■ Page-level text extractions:
* * *

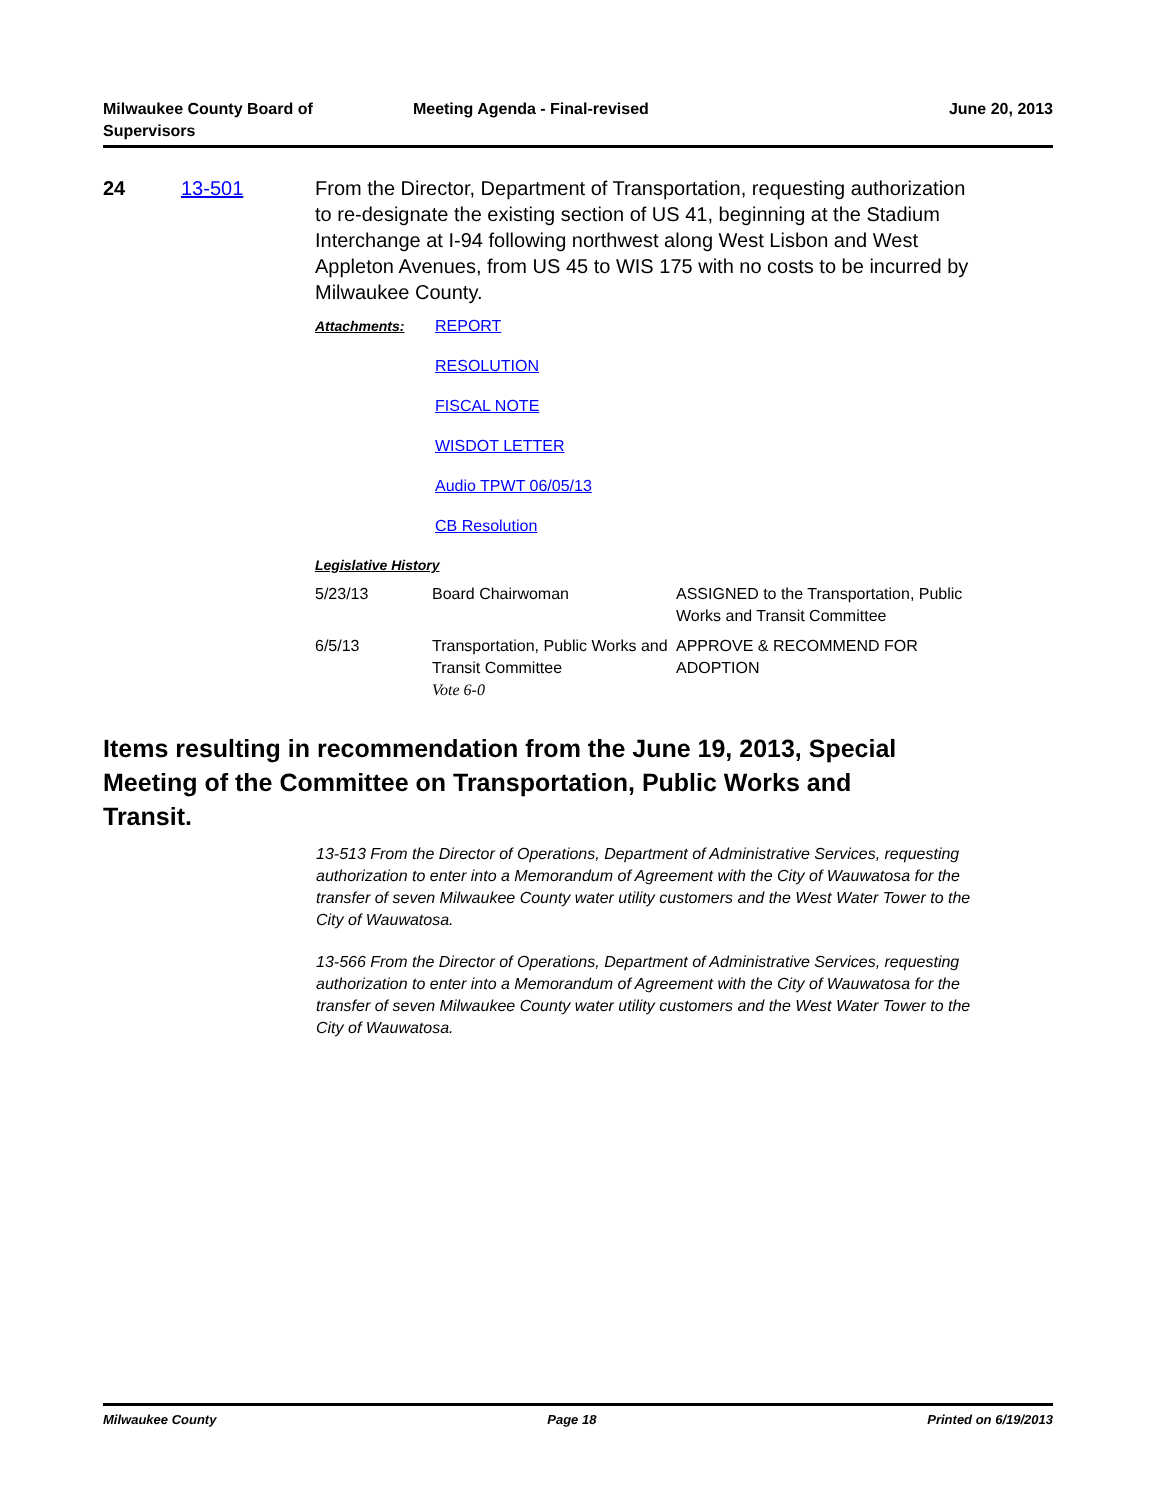Milwaukee County Board of
Supervisors
Meeting Agenda - Final-revised June 20, 2013
24 13-501 From the Director, Department of Transportation, requesting authorization to re-designate the existing section of US 41, beginning at the Stadium Interchange at I-94 following northwest along West Lisbon and West Appleton Avenues, from US 45 to WIS 175 with no costs to be incurred by Milwaukee County.
Attachments: REPORT
RESOLUTION
FISCAL NOTE
WISDOT LETTER
Audio TPWT 06/05/13
CB Resolution
Legislative History
| 5/23/13 | Board Chairwoman | ASSIGNED to the Transportation, Public Works and Transit Committee |
| 6/5/13 | Transportation, Public Works and Transit Committee Vote 6-0 | APPROVE & RECOMMEND FOR ADOPTION |
Items resulting in recommendation from the June 19, 2013, Special Meeting of the Committee on Transportation, Public Works and Transit.
13-513 From the Director of Operations, Department of Administrative Services, requesting authorization to enter into a Memorandum of Agreement with the City of Wauwatosa for the transfer of seven Milwaukee County water utility customers and the West Water Tower to the City of Wauwatosa.
13-566 From the Director of Operations, Department of Administrative Services, requesting authorization to enter into a Memorandum of Agreement with the City of Wauwatosa for the transfer of seven Milwaukee County water utility customers and the West Water Tower to the City of Wauwatosa.
Milwaukee County Page 18 Printed on 6/19/2013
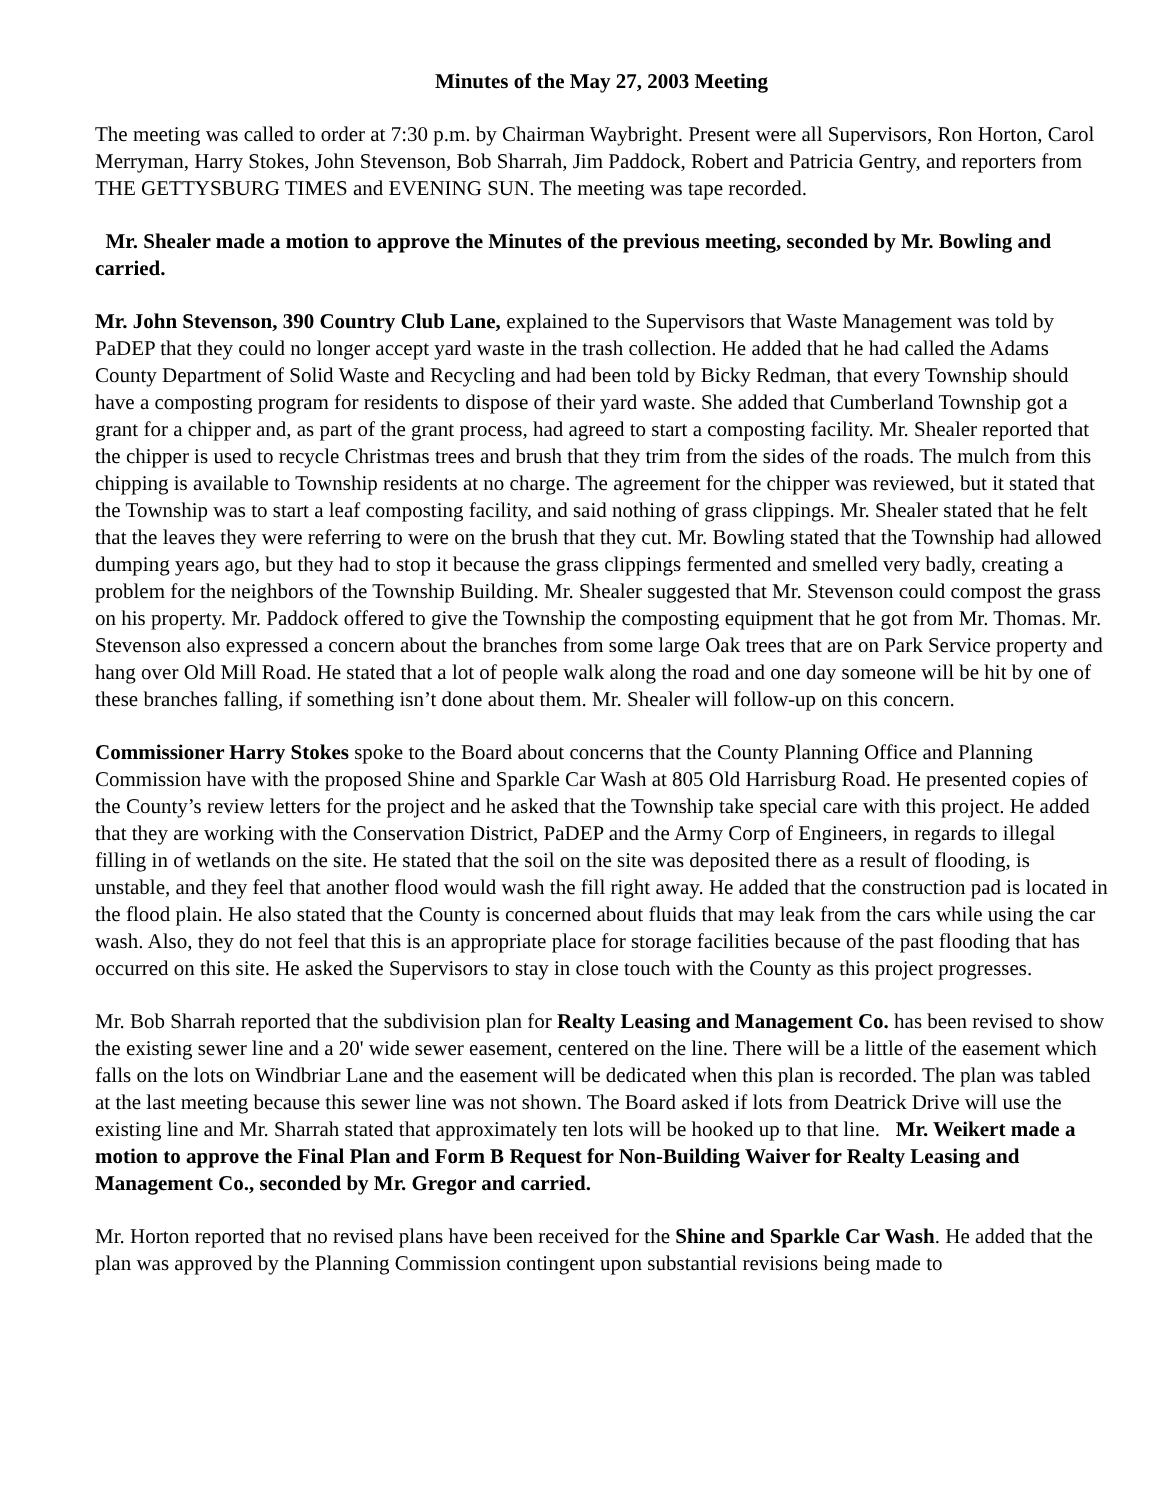Minutes of the May 27, 2003 Meeting
The meeting was called to order at 7:30 p.m. by Chairman Waybright. Present were all Supervisors, Ron Horton, Carol Merryman, Harry Stokes, John Stevenson, Bob Sharrah, Jim Paddock, Robert and Patricia Gentry, and reporters from THE GETTYSBURG TIMES and EVENING SUN. The meeting was tape recorded.
Mr. Shealer made a motion to approve the Minutes of the previous meeting, seconded by Mr. Bowling and carried.
Mr. John Stevenson, 390 Country Club Lane, explained to the Supervisors that Waste Management was told by PaDEP that they could no longer accept yard waste in the trash collection. He added that he had called the Adams County Department of Solid Waste and Recycling and had been told by Bicky Redman, that every Township should have a composting program for residents to dispose of their yard waste. She added that Cumberland Township got a grant for a chipper and, as part of the grant process, had agreed to start a composting facility. Mr. Shealer reported that the chipper is used to recycle Christmas trees and brush that they trim from the sides of the roads. The mulch from this chipping is available to Township residents at no charge. The agreement for the chipper was reviewed, but it stated that the Township was to start a leaf composting facility, and said nothing of grass clippings. Mr. Shealer stated that he felt that the leaves they were referring to were on the brush that they cut. Mr. Bowling stated that the Township had allowed dumping years ago, but they had to stop it because the grass clippings fermented and smelled very badly, creating a problem for the neighbors of the Township Building. Mr. Shealer suggested that Mr. Stevenson could compost the grass on his property. Mr. Paddock offered to give the Township the composting equipment that he got from Mr. Thomas. Mr. Stevenson also expressed a concern about the branches from some large Oak trees that are on Park Service property and hang over Old Mill Road. He stated that a lot of people walk along the road and one day someone will be hit by one of these branches falling, if something isn’t done about them. Mr. Shealer will follow-up on this concern.
Commissioner Harry Stokes spoke to the Board about concerns that the County Planning Office and Planning Commission have with the proposed Shine and Sparkle Car Wash at 805 Old Harrisburg Road. He presented copies of the County’s review letters for the project and he asked that the Township take special care with this project. He added that they are working with the Conservation District, PaDEP and the Army Corp of Engineers, in regards to illegal filling in of wetlands on the site. He stated that the soil on the site was deposited there as a result of flooding, is unstable, and they feel that another flood would wash the fill right away. He added that the construction pad is located in the flood plain. He also stated that the County is concerned about fluids that may leak from the cars while using the car wash. Also, they do not feel that this is an appropriate place for storage facilities because of the past flooding that has occurred on this site. He asked the Supervisors to stay in close touch with the County as this project progresses.
Mr. Bob Sharrah reported that the subdivision plan for Realty Leasing and Management Co. has been revised to show the existing sewer line and a 20' wide sewer easement, centered on the line. There will be a little of the easement which falls on the lots on Windbriar Lane and the easement will be dedicated when this plan is recorded. The plan was tabled at the last meeting because this sewer line was not shown. The Board asked if lots from Deatrick Drive will use the existing line and Mr. Sharrah stated that approximately ten lots will be hooked up to that line. Mr. Weikert made a motion to approve the Final Plan and Form B Request for Non-Building Waiver for Realty Leasing and Management Co., seconded by Mr. Gregor and carried.
Mr. Horton reported that no revised plans have been received for the Shine and Sparkle Car Wash. He added that the plan was approved by the Planning Commission contingent upon substantial revisions being made to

* * *

■ Exercise directions: Among the lines above, list those that contain the word "Administrative".

■ Answer to the exercise:
13-513 From the Director of Operations, Department of Administrative Services, requesting authorization to enter into a Memorandum of Agreement with the City of Wauwatosa for the transfer of seven Milwaukee County water utility customers and the West Water Tower to the City of Wauwatosa.
13-566 From the Director of Operations, Department of Administrative Services, requesting authorization to enter into a Memorandum of Agreement with the City of Wauwatosa for the transfer of seven Milwaukee County water utility customers and the West Water Tower to the City of Wauwatosa.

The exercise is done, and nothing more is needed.